Damning report into child sex abuse allegations against UN peacekeepers points to ‘gross institutional failure’
Among those said to have looked the other way were the UN children’s agency, Unicef, as well as human rights staffers.

The United Nations’ “gross institutional failure” to act on allegations that French and other peacekeepers sexually abused children in the Central African Republic (CAR) led to even more assaults, according to a new report released on Thursday.
One young boy who initially reported an attack on his friends more than a year ago now says he has been raped, too.
The independent panel found that the accounts by children as young as nine of trading oral sex and other acts in exchange for food in the middle of a war zone in early 2014 were “passed from desk to desk, inbox to inbox, across multiple UN offices, with no one willing to take responsibility.”
Among those said to have looked the other way were the UN children’s agency, Unicef, as well as human rights staffers.

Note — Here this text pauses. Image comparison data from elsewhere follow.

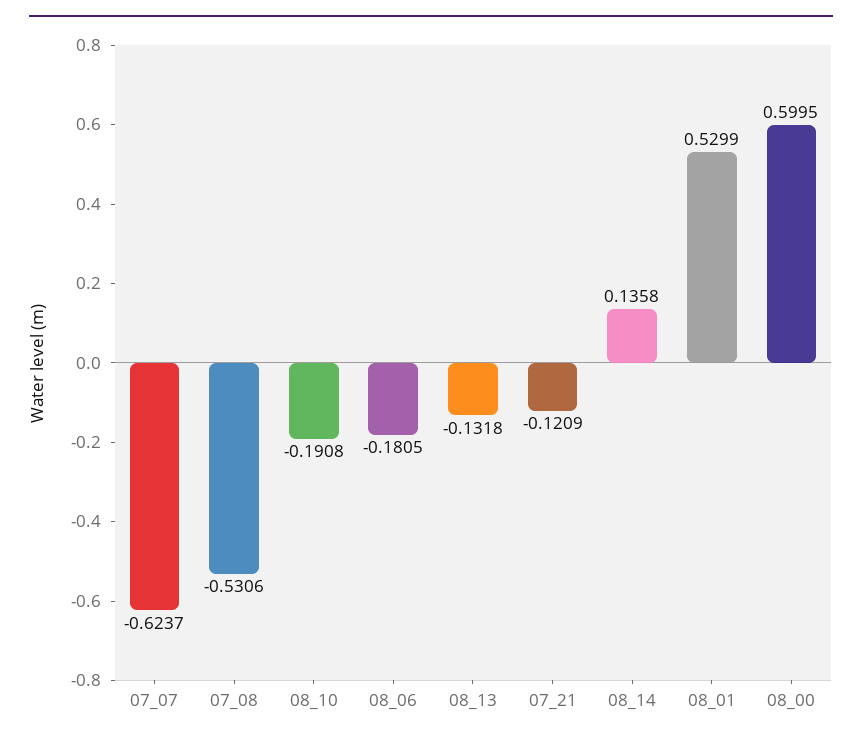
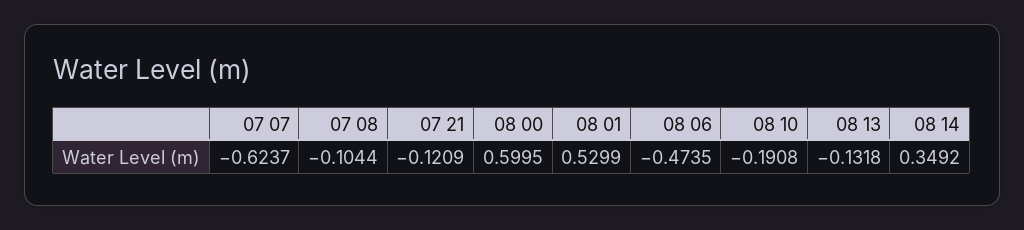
07_08: -0.5306 -> -0.1044
08_06: -0.1805 -> -0.4735
08_14: 0.1358 -> 0.3492

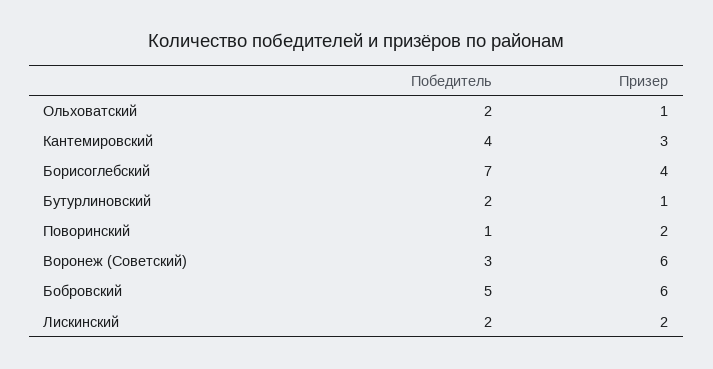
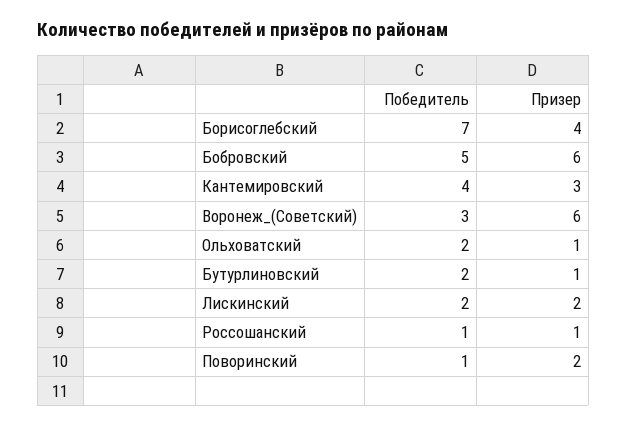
Победитель, Россошанский: none -> 1
Призер, Россошанский: none -> 1

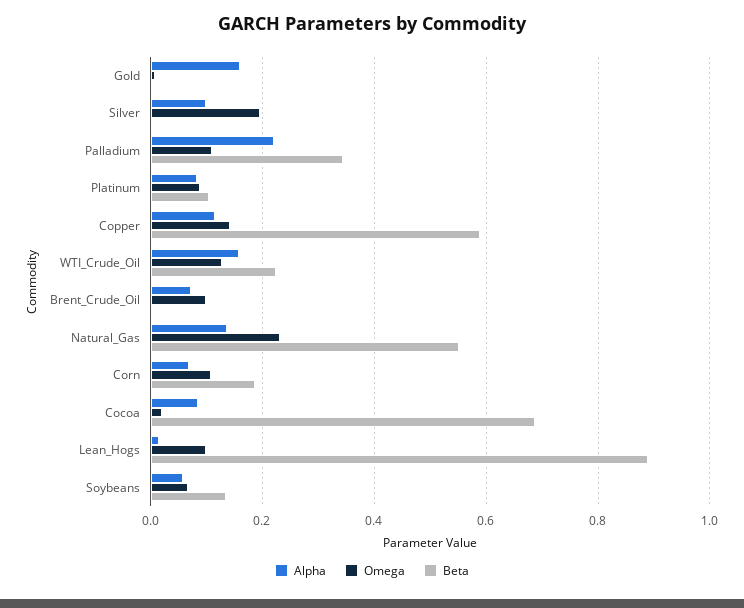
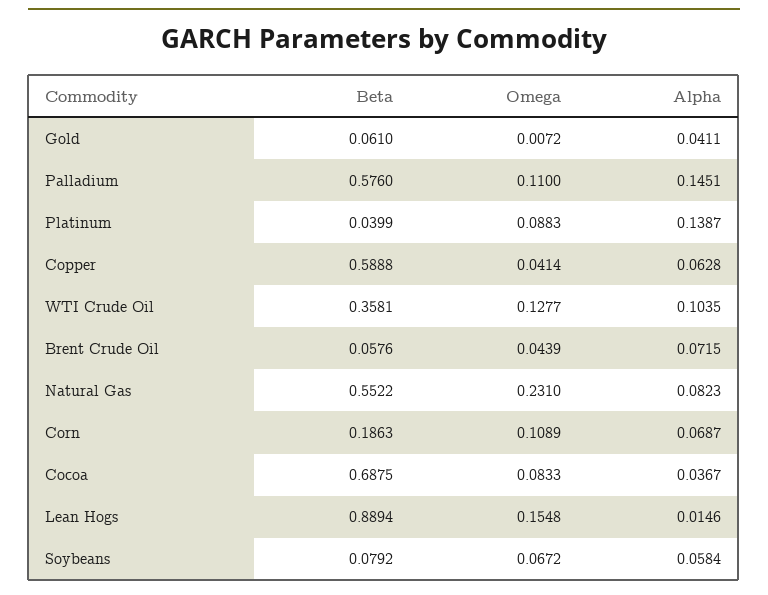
Alpha, Gold: 0.16 -> 0.0411
Beta, Gold: 0 -> 0.061
Alpha, Silver: 0.1 -> none
Omega, Silver: 0.2 -> none
Beta, Silver: 0 -> none
Alpha, Palladium: 0.22 -> 0.1451
Beta, Palladium: 0.34 -> 0.576
Alpha, Platinum: 0.08 -> 0.1387
Beta, Platinum: 0.1 -> 0.0399
Alpha, Copper: 0.12 -> 0.0628
Omega, Copper: 0.14 -> 0.0414
Alpha, WTI_Crude_Oil: 0.16 -> 0.1035
Beta, WTI_Crude_Oil: 0.22 -> 0.3581
Omega, Brent_Crude_Oil: 0.1 -> 0.0439
Beta, Brent_Crude_Oil: 0 -> 0.0576
Alpha, Natural_Gas: 0.14 -> 0.0823
Alpha, Cocoa: 0.08 -> 0.0367
Omega, Cocoa: 0.02 -> 0.0833
Omega, Lean_Hogs: 0.1 -> 0.1548
Beta, Soybeans: 0.14 -> 0.0792

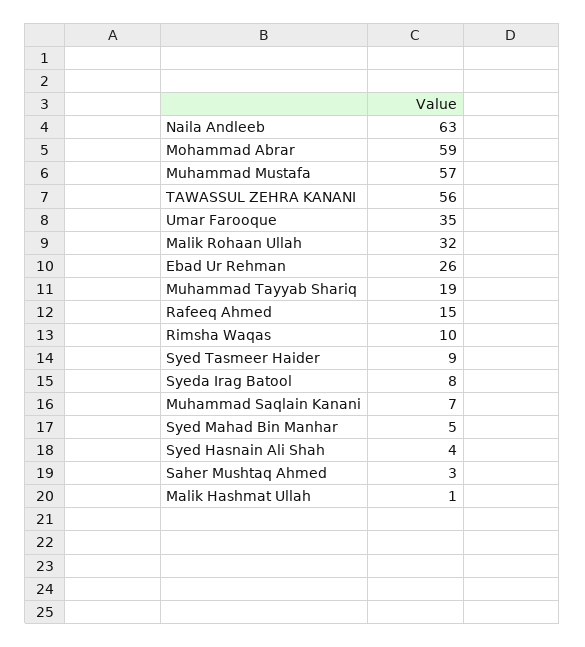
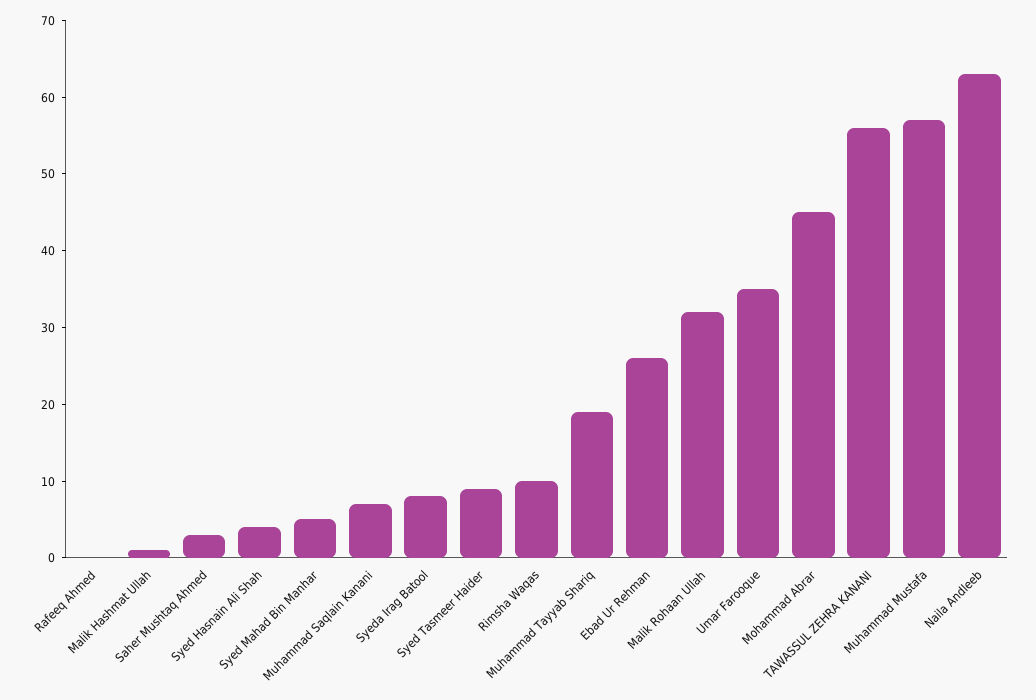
Mohammad Abrar: 59 -> 45
Rafeeq Ahmed: 15 -> 0

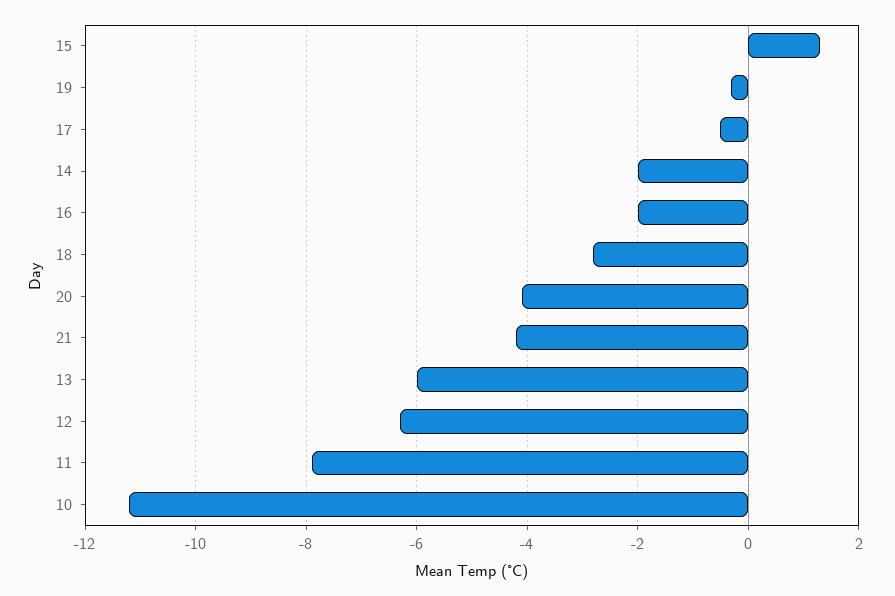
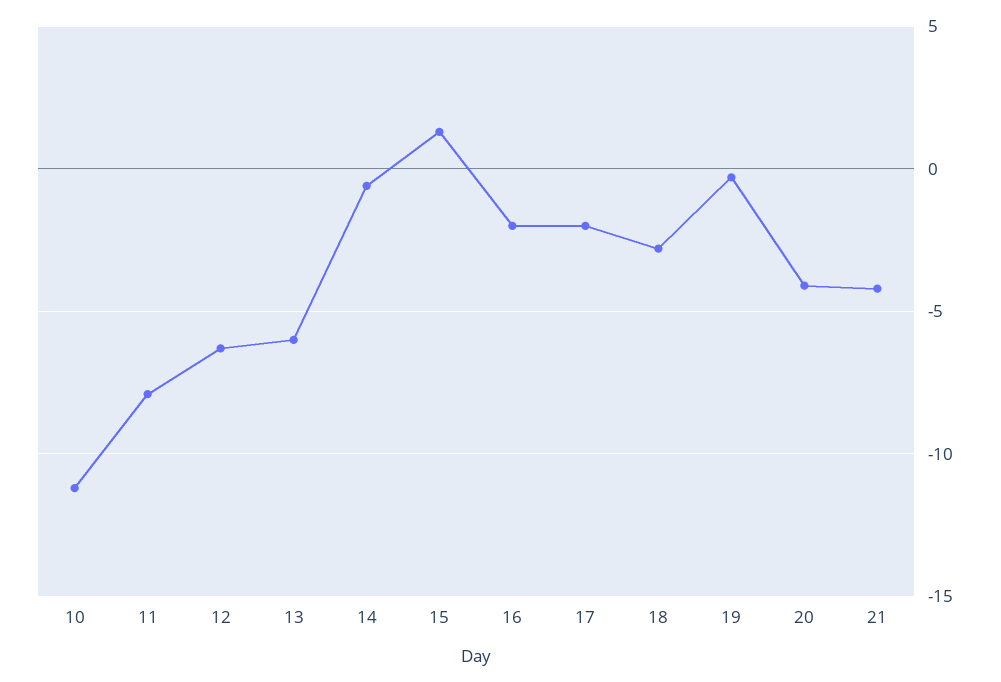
17: -0.5 -> -2
14: -2 -> -0.5

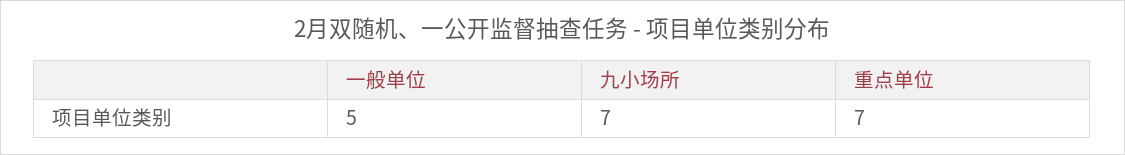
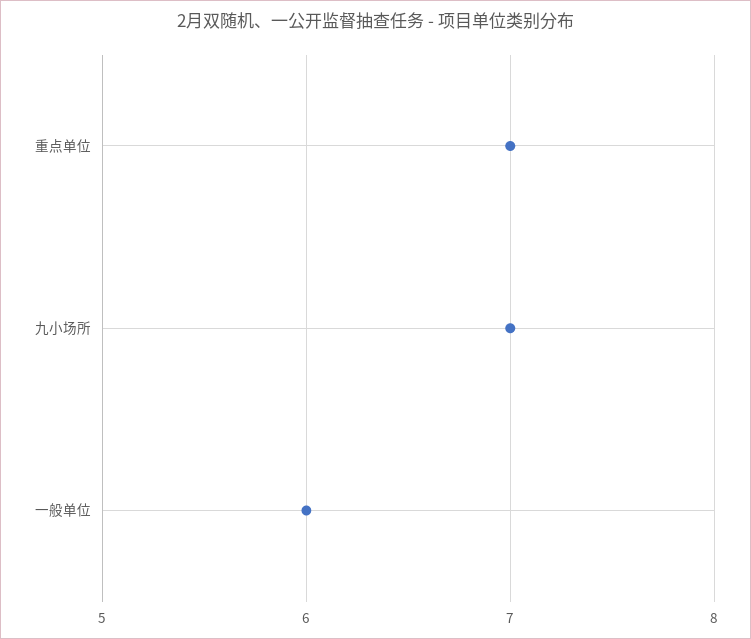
一般单位: 5 -> 6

UN secretary-general Ban Ki-moon, in a statement, expressed “profound regret that these children were betrayed by the very people sent to protect them” and said he accepted the panel’s broad findings.
The welfare of the victims and the accountability of the perpetrators appeared to be an afterthought
The panel, led by Canadian judge Marie Deschamps, found that UN staffers failed or hesitated to pass the children’s allegations to more senior officials, sometimes because of political concerns with France involved; showed “unconscionable delays” in protecting and supporting the children; failed to further investigate the allegations; failed to properly vet peacekeepers for past abuses; and, overall, appeared more concerned with whether one UN staffer had improperly alerted French authorities.